TASK INSTRUCTIONS:
1 > From the essay below on health data and software capability, copy the passage word for word: start at the words "Truly, our architecture" and end after "between our teams.".
2 > Carry on the essay below about building capability in health data and software, starting right after its last sentence.

I built an electronic health record and along the way learnt a lot about how to think about the importance of medical records and data in my day-to-day work as a practising clinician, manager and researcher.

At the end of that talk (and post), I touched on the importance of building capability : in data and the software that use those data - to deliver the outcomes we want in health and care. But what does that mean? What are the capabilities that we need to build, specifically?

I would argue:

  • our capabilities to record, view, manipulate and infer from meaningful data - for direct care, for managing our services and for research.

depend upon

  • our capabilities to continually deliver safe, sustainable and secure software at pace.

and we can look to the characteristics of the highest-performing technology teams to understand that these depend upon:

  • small, empowered, cross-functional (multi-disciplinary) teams
  • appropriate modularisation, with well-defined contractual (standards-based) interfaces between those modules
  • fast feedback via automated testing and telemetry, monitoring and logging
  • fast feedback from users with iterative, agile working

and understand, therefore, there is:

  • mutual dependency between architecture, governance and standards

because our capabilities are determined by our teams and how they can work effectively, and that means building an architecture that breaks down our problems into solvable chunks, making sure that governance is streamlined and effective so that there are clear lines of responsibility and defining the interactions between teams and the products for which they are responsible via open published standards as one part of the contractual obligations between those teams and products.

Building products delivering outcomes : “Choose team-first boundaries”

Truly, our architecture and governance are mutually-dependent with technical standards as an integral part of the wider contracts between our modules and consequently, between our teams.

GIVEN DATA:

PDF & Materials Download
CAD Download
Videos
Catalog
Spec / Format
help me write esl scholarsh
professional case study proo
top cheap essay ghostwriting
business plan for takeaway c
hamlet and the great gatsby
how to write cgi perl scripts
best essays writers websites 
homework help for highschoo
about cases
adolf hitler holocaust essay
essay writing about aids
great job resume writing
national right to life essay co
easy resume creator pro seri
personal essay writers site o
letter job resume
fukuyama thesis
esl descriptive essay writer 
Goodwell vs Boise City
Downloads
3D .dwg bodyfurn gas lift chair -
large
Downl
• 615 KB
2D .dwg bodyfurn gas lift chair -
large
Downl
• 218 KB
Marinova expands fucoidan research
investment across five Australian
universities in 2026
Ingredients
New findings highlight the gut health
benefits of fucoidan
---
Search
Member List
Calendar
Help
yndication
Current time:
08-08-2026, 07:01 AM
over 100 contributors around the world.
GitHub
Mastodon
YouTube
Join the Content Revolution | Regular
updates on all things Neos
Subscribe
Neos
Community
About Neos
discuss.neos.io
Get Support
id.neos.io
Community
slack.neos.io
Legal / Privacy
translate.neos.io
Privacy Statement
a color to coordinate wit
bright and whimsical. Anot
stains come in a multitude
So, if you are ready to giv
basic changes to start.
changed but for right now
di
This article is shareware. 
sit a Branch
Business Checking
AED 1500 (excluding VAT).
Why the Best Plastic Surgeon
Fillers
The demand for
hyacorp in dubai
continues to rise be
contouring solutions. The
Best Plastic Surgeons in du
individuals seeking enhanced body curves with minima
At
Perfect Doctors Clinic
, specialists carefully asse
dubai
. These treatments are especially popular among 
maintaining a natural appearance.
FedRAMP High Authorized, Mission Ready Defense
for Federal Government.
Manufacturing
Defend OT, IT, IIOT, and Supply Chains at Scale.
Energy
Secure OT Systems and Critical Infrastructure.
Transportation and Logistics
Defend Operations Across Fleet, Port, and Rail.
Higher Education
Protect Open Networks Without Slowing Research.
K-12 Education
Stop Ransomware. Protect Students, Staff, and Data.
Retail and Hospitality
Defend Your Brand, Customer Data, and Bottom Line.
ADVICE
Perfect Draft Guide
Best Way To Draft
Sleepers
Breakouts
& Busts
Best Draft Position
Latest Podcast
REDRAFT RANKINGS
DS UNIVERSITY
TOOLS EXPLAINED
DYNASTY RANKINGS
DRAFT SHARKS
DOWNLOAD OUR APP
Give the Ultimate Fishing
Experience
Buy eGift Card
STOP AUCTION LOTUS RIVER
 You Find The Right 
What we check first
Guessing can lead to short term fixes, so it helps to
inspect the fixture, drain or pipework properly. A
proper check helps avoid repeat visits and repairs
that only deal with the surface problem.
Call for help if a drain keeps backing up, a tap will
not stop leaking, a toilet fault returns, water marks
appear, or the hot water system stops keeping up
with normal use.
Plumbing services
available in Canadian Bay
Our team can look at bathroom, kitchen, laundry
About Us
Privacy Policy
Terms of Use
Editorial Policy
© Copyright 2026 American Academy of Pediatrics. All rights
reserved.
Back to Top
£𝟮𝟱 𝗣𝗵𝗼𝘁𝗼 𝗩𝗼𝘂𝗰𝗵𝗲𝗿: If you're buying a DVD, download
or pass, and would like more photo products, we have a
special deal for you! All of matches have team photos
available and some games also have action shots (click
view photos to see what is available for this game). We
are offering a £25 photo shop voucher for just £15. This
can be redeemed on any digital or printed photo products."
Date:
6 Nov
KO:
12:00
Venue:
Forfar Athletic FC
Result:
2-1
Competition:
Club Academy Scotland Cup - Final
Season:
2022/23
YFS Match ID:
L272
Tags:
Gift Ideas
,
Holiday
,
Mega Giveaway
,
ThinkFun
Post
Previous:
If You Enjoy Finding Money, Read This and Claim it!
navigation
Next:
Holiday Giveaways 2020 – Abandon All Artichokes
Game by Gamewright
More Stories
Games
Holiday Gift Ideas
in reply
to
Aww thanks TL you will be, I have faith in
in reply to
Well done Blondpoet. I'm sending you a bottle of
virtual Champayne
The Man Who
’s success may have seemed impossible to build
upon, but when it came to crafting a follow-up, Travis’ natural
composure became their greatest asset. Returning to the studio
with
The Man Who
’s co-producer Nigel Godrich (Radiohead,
==
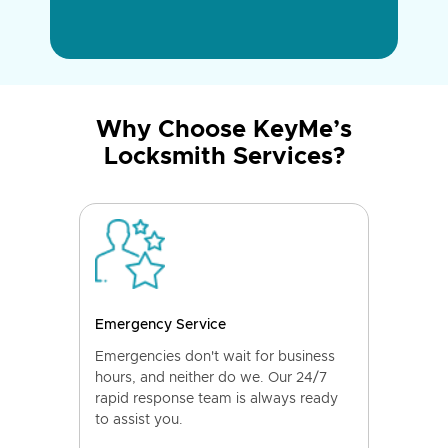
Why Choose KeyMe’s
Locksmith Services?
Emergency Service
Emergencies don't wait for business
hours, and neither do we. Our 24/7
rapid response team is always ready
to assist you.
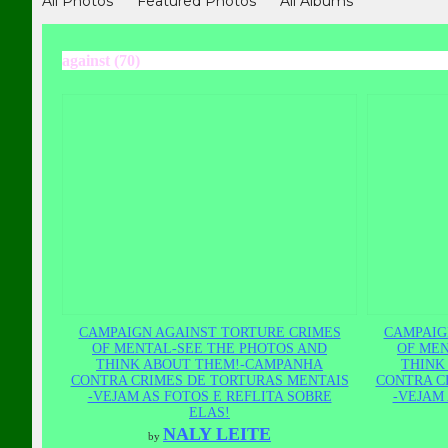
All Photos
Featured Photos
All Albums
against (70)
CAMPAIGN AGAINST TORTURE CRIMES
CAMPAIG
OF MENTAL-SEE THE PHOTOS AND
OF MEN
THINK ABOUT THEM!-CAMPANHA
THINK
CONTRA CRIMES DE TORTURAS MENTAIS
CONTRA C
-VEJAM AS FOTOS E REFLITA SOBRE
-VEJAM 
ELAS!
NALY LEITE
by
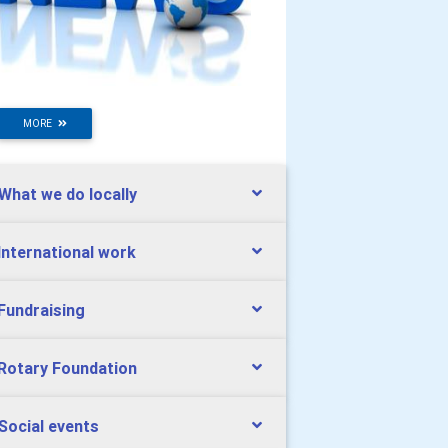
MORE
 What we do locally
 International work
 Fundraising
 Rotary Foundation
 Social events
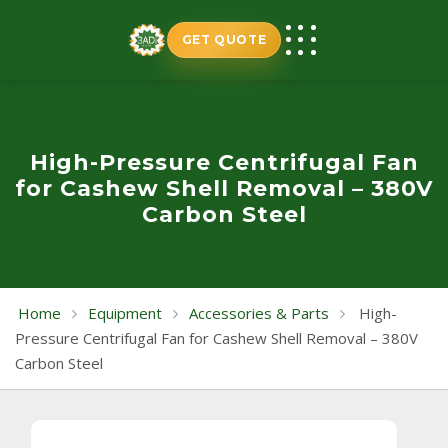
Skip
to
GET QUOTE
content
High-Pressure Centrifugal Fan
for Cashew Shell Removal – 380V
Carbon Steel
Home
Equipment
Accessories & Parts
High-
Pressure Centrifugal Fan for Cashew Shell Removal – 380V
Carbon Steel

ANSWERS TO THE EXERCISE:
1 >
Truly, our architecture and governance are mutually-dependent with technical standards as an integral part of the wider contracts between our modules and consequently, between our teams.

2 >
It makes little sense to govern programmes of work without respecting architectural boundaries; indeed, I would argue that many of the issues facing health and care services in Wales are as a result of ignoring this issue - such as thinking that it is appropriate to govern projects relating to patients and their interactions with services separately to projects relating to professionals, when in fact both programmes of work share many core building blocks, such as citizen identity.

So instead need to recognise the importance of constructing empowered teams to help us solve the problems we face and organise those teams into specific programmes of work.

The mantra must surely be:

long-lived products within dynamic flexible programmes,

“Flow is difficult to achieve when each team depends on a complicated web of interactions with many other teams. For a fast flow of change to software systems, we need to remove hand-offs and align most teams to the main streams of change within the organization. However, many organizations experience huge problems with the responsibility boundaries assigned to teams. Typically, little thought is given to the viability of the boundaries for teams, resulting in a lack of ownership, disengagement, and a glacially slow rate of delivery.”

Skelton, Matthew. Team Topologies (Kindle Locations 2147-2151). IT Revolution Press. Kindle Edition.

So how do we find the fracture planes within our truly complex and heterogeneous systems?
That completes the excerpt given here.